On peut observer que jusqu’ici, on n’a guère d’exemples où des transformations morphologiques bien documentées chez des fossiles pourraient être reliées à de la génétique du développement. Mais, dans l’expérience des paléomammalogistes, certaines données fossiles paraissent très suggestives. Elles concernent des caractères dentaires, qui sont de loin les mieux documentés, et particulièrement des développements de structures se produisant fréquemment au même endroit de la dent. Ainsi, sur les molaires inférieures de plusieurs groupes différents de primates, on voit une crête en arrière du trigonide qui forme une saillie, que l’on appelle le métastylide. La saillie du métastylide augmente, elle peut former un petit tubercule secondaire, et elle aboutit dans plusieurs groupes à augmenter nettement la longueur de la crête coupante antérieure des molaires inférieures. On trouve cela chez des mangeurs de feuilles actuels, et on infère le même régime pour les fossiles qui augmentent la longueur de leurs crêtes coupantes (celle-là ou d’autres). Ce qui est curieux, c’est que le même processus s’est produit chez des lémuriformes malgaches, chez deux genres différents d’adapinés éocènes, Adapis et Leptadapis, et qu’on le voit également se former dans un groupe apparenté mais pourtant non primate au sens strict, les plésiadapidés (lignée européenne de Plesiadapis-Platychoerops). Pourquoi cette crête-là, à cet endroit, et jamais un allongement de crête de l’autre côté de la dent ? Quand le processus commence chez Plesiadapis, on voit des variations irrégulières de cette crête-là, et pas spécialement des autres (il faudrait approfondir l’analyse du processus).

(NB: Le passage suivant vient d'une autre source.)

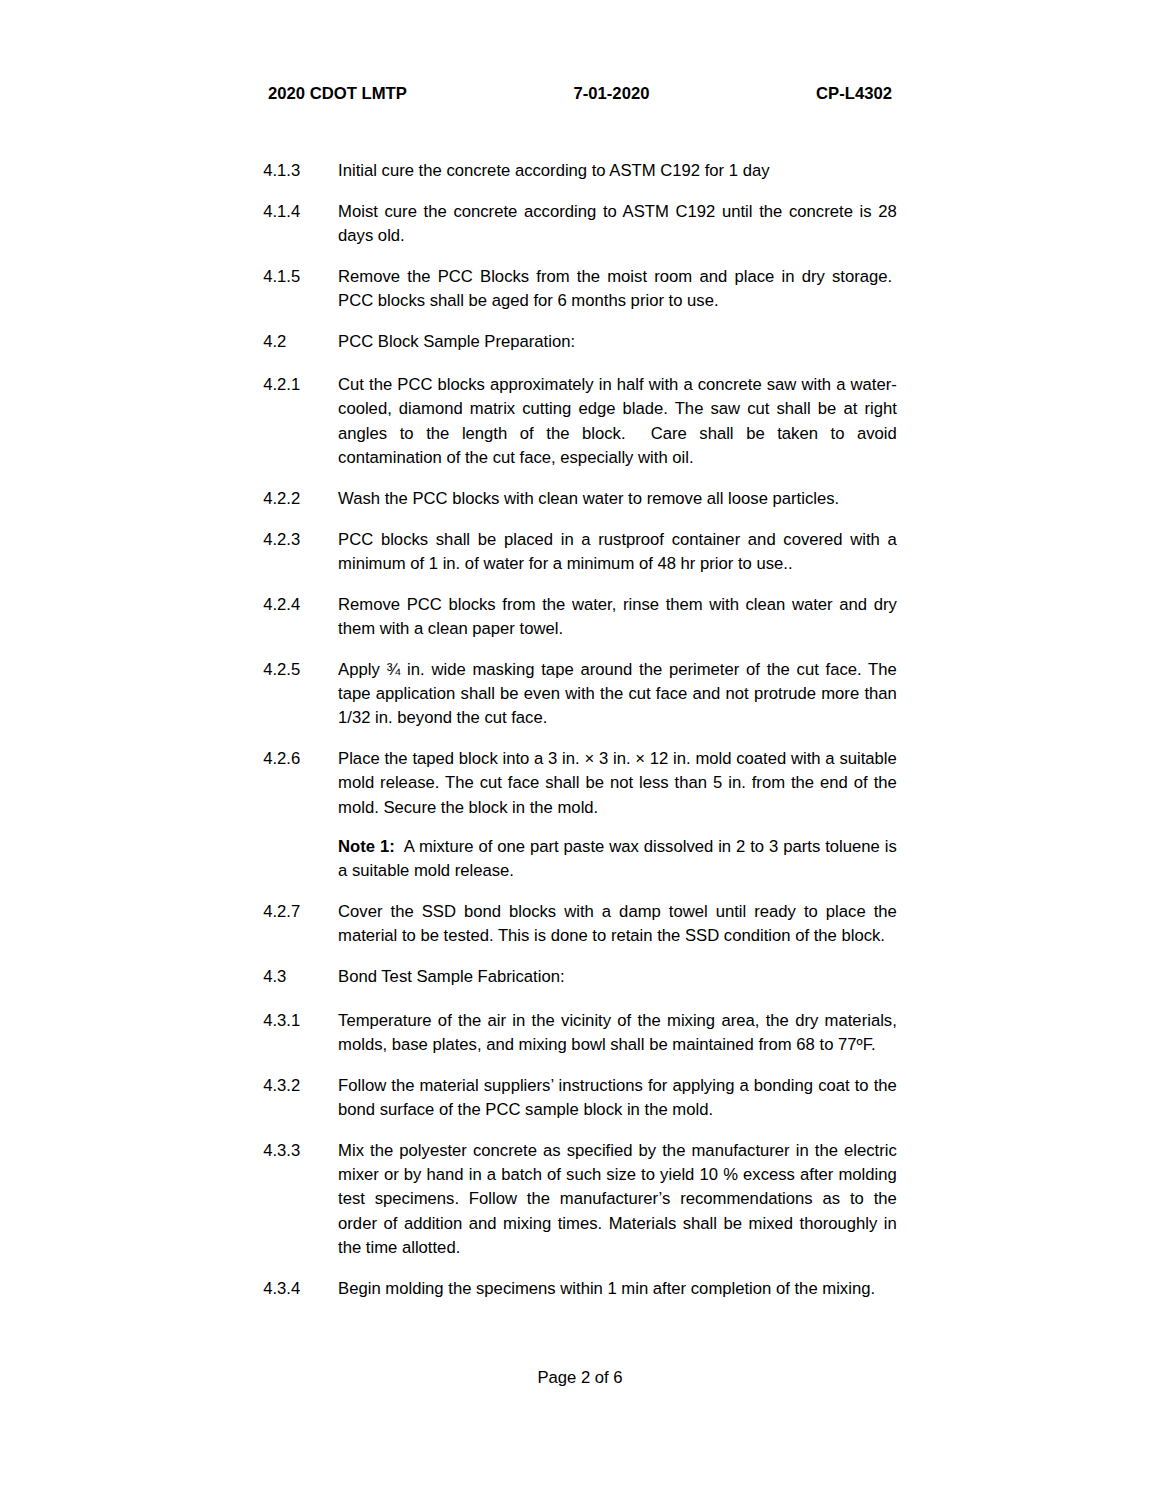2020 CDOT LMTP
7-01-2020
CP-L4302
4.1.3
Initial cure the concrete according to ASTM C192 for 1 day
4.1.4
Moist cure the concrete according to ASTM C192 until the concrete is 28 days old.
4.1.5
Remove the PCC Blocks from the moist room and place in dry storage. PCC blocks shall be aged for 6 months prior to use.
4.2
PCC Block Sample Preparation:
4.2.1
Cut the PCC blocks approximately in half with a concrete saw with a water-cooled, diamond matrix cutting edge blade. The saw cut shall be at right angles to the length of the block. Care shall be taken to avoid contamination of the cut face, especially with oil.
4.2.2
Wash the PCC blocks with clean water to remove all loose particles.
4.2.3
PCC blocks shall be placed in a rustproof container and covered with a minimum of 1 in. of water for a minimum of 48 hr prior to use..
4.2.4
Remove PCC blocks from the water, rinse them with clean water and dry them with a clean paper towel.
4.2.5
Apply ¾ in. wide masking tape around the perimeter of the cut face. The tape application shall be even with the cut face and not protrude more than 1/32 in. beyond the cut face.
4.2.6
Place the taped block into a 3 in. × 3 in. × 12 in. mold coated with a suitable mold release. The cut face shall be not less than 5 in. from the end of the mold. Secure the block in the mold.
Note 1: A mixture of one part paste wax dissolved in 2 to 3 parts toluene is a suitable mold release.
4.2.7
Cover the SSD bond blocks with a damp towel until ready to place the material to be tested. This is done to retain the SSD condition of the block.
4.3
Bond Test Sample Fabrication:
4.3.1
Temperature of the air in the vicinity of the mixing area, the dry materials, molds, base plates, and mixing bowl shall be maintained from 68 to 77ºF.
4.3.2
Follow the material suppliers’ instructions for applying a bonding coat to the bond surface of the PCC sample block in the mold.
4.3.3
Mix the polyester concrete as specified by the manufacturer in the electric mixer or by hand in a batch of such size to yield 10 % excess after molding test specimens. Follow the manufacturer’s recommendations as to the order of addition and mixing times. Materials shall be mixed thoroughly in the time allotted.
4.3.4
Begin molding the specimens within 1 min after completion of the mixing.
Page 2 of 6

Un cas aussi intrigant, et encore plus fréquent, est le développement d’un mésostyle au milieu du bord externe des molaires supérieures. Ce mésostyle grandit, et dans bon nombre de cas, il capte les crêtes issues des deux tubercules externes, pour former une grande crête externe en W. Une grande crête externe en W se trouve chez bon nombre d’ongulés, chez plusieurs groupes de primates et chez les Plesiadapis. Quand, dans certains groupes de primates, le mésostyle commence à apparaître, il n’est d’abord qu’une variation du bourrelet basal de l’émail, le cingulum. Le processus a été bien décrit dans la lignée des Cantius-Notharctus[37] et dans celle des Necrolemur-Microchoerus[38]. Pourquoi cette variation n’apparaît-elle qu’à cet endroit de la dent ? Pourquoi n’y en a-t-il pas de semblables à d’autres endroits, et sur tout le pourtour de la dent ? Il faut bien admettre que, dans le processus de mise en place de la forme dentaire, au moment où l’épithélium qui sécrétera l’émail et la dentine se plisse, il y a là une fragilité particulière, une possibilité de variation plus grande qu’ailleurs ; peut-être s’agit-il d’un simple facteur de position, l’endroit étant éloigné des deux tubercules, qui eux varient peu. Les variations se produiraient alors en fonction d’une position, quelque chose que l’on pourrait appeler un facteur géométrique (une contrainte géométrique ?).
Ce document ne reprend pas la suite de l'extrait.